NASA renames Plum Brook Station in honor of Ohio astronaut Neil Armstrong
WEWS-TV of Cleveland (8/11): NASA’s Plum Brook Station, a space simulation facility in Sandusky, Ohio, has been formally renamed for the late NASA astronaut Neil Armstrong, commander of the Apollo 11 Moon landing mission and the first person to step on the lunar surface. The Neil Armstrong Test Facility renaming ceremony was held Wednesday.

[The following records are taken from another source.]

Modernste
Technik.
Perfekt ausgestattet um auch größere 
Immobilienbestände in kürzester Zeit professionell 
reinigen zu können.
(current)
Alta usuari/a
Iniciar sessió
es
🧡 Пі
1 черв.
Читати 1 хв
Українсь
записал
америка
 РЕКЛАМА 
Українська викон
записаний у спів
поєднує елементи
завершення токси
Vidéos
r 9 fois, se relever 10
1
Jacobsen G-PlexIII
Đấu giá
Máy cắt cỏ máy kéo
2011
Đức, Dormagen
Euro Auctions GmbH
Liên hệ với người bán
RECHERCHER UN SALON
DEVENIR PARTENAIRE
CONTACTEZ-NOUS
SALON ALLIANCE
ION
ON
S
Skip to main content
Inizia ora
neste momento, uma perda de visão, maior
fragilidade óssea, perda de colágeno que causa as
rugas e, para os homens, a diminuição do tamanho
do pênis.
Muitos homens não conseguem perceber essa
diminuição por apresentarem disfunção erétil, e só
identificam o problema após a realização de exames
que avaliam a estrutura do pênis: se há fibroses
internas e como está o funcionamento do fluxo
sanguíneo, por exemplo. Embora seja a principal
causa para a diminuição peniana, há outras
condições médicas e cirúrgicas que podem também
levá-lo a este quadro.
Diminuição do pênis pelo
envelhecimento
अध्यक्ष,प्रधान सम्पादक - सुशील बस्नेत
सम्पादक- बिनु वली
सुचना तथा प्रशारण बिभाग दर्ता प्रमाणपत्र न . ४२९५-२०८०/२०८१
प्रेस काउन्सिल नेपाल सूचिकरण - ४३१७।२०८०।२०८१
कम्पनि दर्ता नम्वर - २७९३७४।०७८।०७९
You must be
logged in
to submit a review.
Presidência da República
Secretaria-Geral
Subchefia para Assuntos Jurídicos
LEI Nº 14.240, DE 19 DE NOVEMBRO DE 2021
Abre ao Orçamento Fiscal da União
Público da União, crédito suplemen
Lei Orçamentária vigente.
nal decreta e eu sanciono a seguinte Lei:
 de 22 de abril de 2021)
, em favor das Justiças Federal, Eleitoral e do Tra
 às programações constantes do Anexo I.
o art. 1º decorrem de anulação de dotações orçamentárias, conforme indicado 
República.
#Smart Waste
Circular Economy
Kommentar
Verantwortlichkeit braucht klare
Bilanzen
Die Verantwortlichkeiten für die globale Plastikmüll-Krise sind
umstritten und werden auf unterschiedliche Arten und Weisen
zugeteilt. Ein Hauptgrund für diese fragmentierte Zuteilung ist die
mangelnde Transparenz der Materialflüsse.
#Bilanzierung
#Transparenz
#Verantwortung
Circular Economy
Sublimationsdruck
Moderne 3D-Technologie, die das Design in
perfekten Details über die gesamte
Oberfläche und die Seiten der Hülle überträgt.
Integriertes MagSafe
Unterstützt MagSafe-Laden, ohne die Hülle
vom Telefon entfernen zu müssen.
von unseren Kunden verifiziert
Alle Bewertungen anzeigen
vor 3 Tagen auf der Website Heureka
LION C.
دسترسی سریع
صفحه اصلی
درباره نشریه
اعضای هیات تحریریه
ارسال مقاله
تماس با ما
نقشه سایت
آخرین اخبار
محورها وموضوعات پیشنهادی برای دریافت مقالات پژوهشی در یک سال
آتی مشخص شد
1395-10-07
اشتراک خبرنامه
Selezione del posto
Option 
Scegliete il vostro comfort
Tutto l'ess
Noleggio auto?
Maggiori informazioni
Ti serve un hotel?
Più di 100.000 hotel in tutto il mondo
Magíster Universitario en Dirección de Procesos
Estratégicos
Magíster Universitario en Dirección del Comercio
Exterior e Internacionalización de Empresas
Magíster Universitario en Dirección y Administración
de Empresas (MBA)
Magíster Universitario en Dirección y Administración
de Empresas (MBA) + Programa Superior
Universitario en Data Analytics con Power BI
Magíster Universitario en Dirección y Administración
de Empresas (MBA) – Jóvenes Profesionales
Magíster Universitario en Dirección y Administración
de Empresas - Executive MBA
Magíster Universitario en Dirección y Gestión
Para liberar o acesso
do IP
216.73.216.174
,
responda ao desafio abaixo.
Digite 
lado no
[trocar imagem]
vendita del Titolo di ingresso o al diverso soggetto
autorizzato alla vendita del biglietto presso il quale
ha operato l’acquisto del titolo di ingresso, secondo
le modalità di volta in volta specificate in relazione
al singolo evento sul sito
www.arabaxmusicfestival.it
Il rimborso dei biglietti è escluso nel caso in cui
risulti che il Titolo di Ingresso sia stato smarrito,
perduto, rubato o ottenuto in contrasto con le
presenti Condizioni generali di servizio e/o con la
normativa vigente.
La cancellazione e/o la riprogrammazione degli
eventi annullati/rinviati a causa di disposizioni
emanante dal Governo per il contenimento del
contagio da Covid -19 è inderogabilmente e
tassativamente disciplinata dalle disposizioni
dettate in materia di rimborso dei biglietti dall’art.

Indian rocket failure blamed on upper stage malfunction
Coalition Member in the News – Northrop Grumman
Spaceflightnow.com (8/12): India’s latest GSLV Mk.2 rocket launch with an Earth observation satellite experienced a third stage failure after lifting off late Wednesday, U.S. time/early Thursday local time, from the Satish Dhawan Space Center on India’s east coast.